Text shown:

◇ ◇ ◇ ◇ ◇

The high-level intuiton behind this is that every time we bribe a watchtower, we need to use marginally more than the collateral we would get back. If we use the byzantine watchtowers to close the channels, then we would lose the whole amount of the collateral that we would have been gaining for free.
Watchtowers could collude to hold funds hostage. In this case, we give the watchtowers that publish on chain the hash of the state to close. We give this to 2f+1 watchtowers a closing fee. In this way, we reduce our problem to a prisoner’s dilemma problem.
But what if the parties actually collude to hold the watchtowers hostage? To solve this problem, we increase the committee size to at least size 8. If the committee is size 7, then this means the byzantine watchtowers can be at most 2. The collateral that every watchtower will lock will be v/2 so half the value of the channel. But since we have two parties, one of the parties at every point in time will have at least half the value of the channel. So the richest party will always lose more to lock his funds than what every watchtower will be …. So the richest party is always incentivized to close.
It’s better to have more watchtowers. The first reason is that we have high robustness. The second reason is that we have less collateral per watchtower because we want the collateral to be the same in the sum but it doesn’t depend on the size of the committee. Third and most important, we notice that the cost for the parties remain the same because the main cost for the parties is from the updates, so the update fees. The update fees would logically depend on how much collateral the watchtower is locking in the channel lifetime.
We showed a new channel primitive called Brick. This channel primitive is privacy-preserving, it is incentive-compatible, it has good performance and it’s also asynchronous which means it can withstand liveness attacks such as censorship and congestion.

◇ ◇ ◇ ◇ ◇

Work to complete:
**A.** According to the text on the Brick channel primitive, which two liveness attacks can Brick withstand because it is asynchronous?
**B.** Reproduce the passage on Brick and its watchtowers word for word, everything from "Watchtowers could collude" down to "prisoner’s dilemma problem.".
**C.** Resume the text on the Brick channel primitive, starting right after its last sentence.

Data lines:
◇ ◇ ◇ ◇ ◇

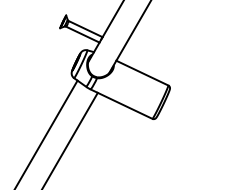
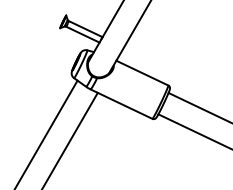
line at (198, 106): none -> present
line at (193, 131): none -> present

◇ ◇ ◇ ◇ ◇

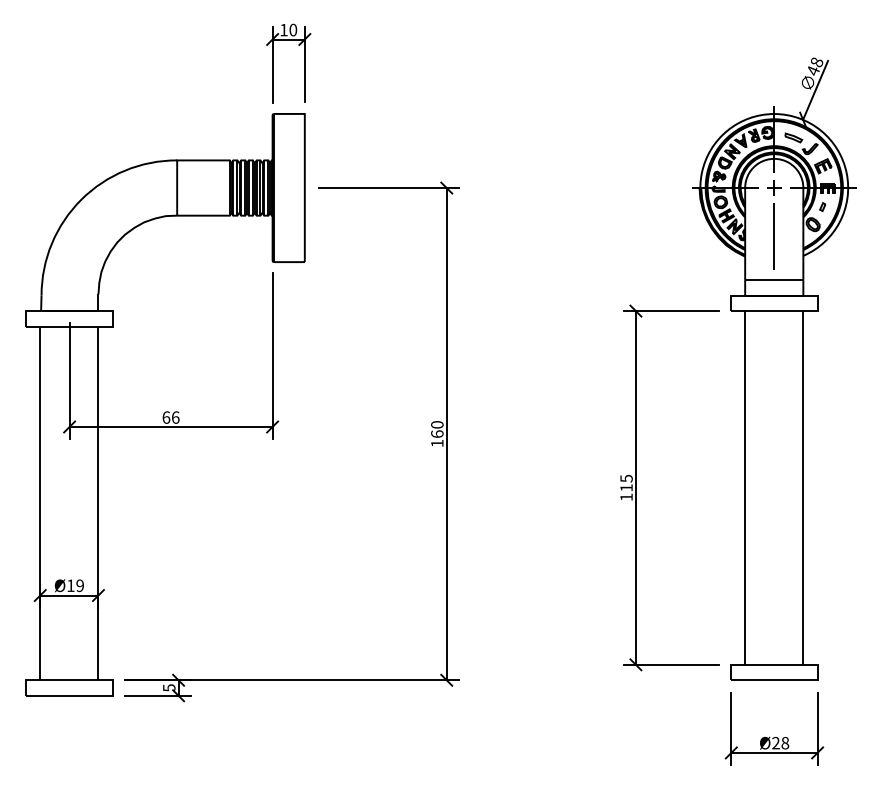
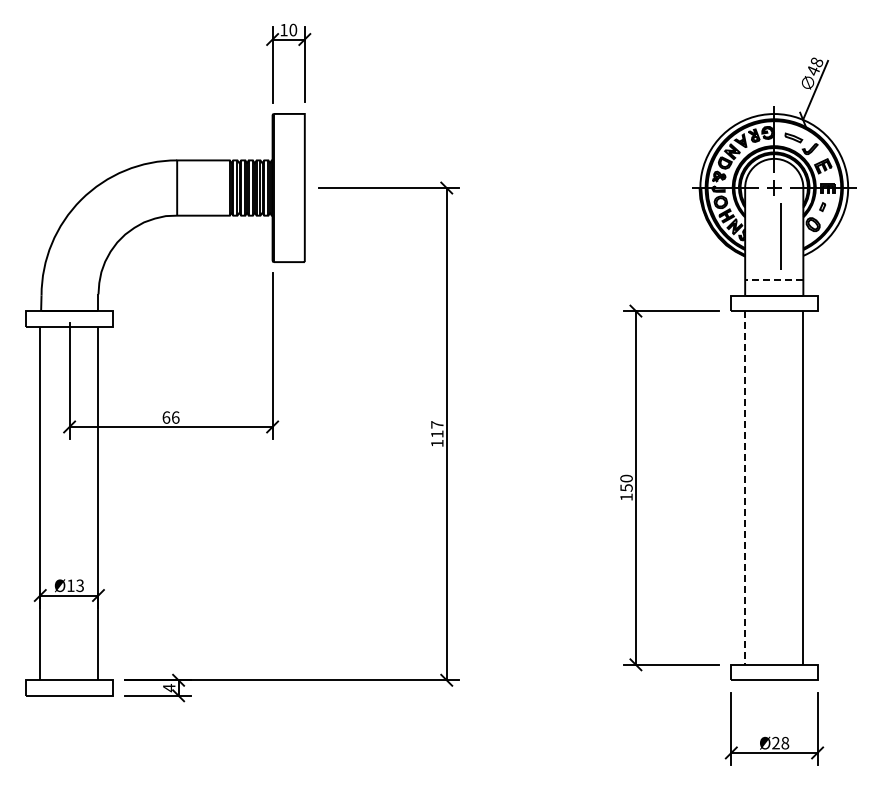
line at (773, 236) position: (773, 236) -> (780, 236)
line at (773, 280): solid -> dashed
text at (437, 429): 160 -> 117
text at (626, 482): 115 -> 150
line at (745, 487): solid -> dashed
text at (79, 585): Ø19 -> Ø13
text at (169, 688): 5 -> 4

◇ ◇ ◇ ◇ ◇

Final answers:
**A.** Censorship and congestion.

**B.**
Watchtowers could collude to hold funds hostage. In this case, we give the watchtowers that publish on chain the hash of the state to close. We give this to 2f+1 watchtowers a closing fee. In this way, we reduce our problem to a prisoner’s dilemma problem.

**C.**
As before, we need collateral which is going to be true for any incentive-compatible solution with watchtowers and channels. The reason for this is simple. We also prove a lower bound of the collateral and this is the value of the channel. If we have watchtowers that lock less value than in the channel, then a party can make profit by bribing watchtowers and closing the channel and claiming all the money in the channel. We can’t prove security in that case.
We update fees through a one-way channel. The reason we do that is because if we give the fees with a state update, then the two parties can close the channel collaboratively and never give the fees to the watchtower.
We also provide some extensions to Brick: we allow for watchtower replacement. If the watchtower wants to withdraw service before the closing of the channel, he can find a willing candidate and replace his own identity with a new watchtower and then change the collaterals. The other extension we provide is auditability. We present Brick+ for permissioned blockchains… it allows an entity to audit the state history. To do this, we don’t allow the two parties to close the channel in collaboration. We force the parties to close the channels by using the watchtower, otherwise the two parties can collaborate and lie to the auditor.
We can change the way we close the channel and have one-off consensus. Before the close of the channel, the watchtower committee can run a consensus protocols. This makes Brick resilient to forks. Even if an attacker can temporarily attack the persistence of the blockchain, meaning he can fork deep enough into the chain, even in this case Brick remains secure because if we have consensus then the only state we can ever close is the last committed state. That would hold true even if the attacker reverts the closure of the channel because the only available closure state will always be this one.
We have proven Brick security but right now it only holds for two parties. The reason for this is that the closing of the channel with the incentives requires that if more than f fraud proofs are submitted to the Brick smart contract, then we close and we give all the channel balance to the counterparty. Doing this with multiple parties is difficult. We have to find a channel balance at a point, and we need watchtowers that behave honestly. That’s left for future work.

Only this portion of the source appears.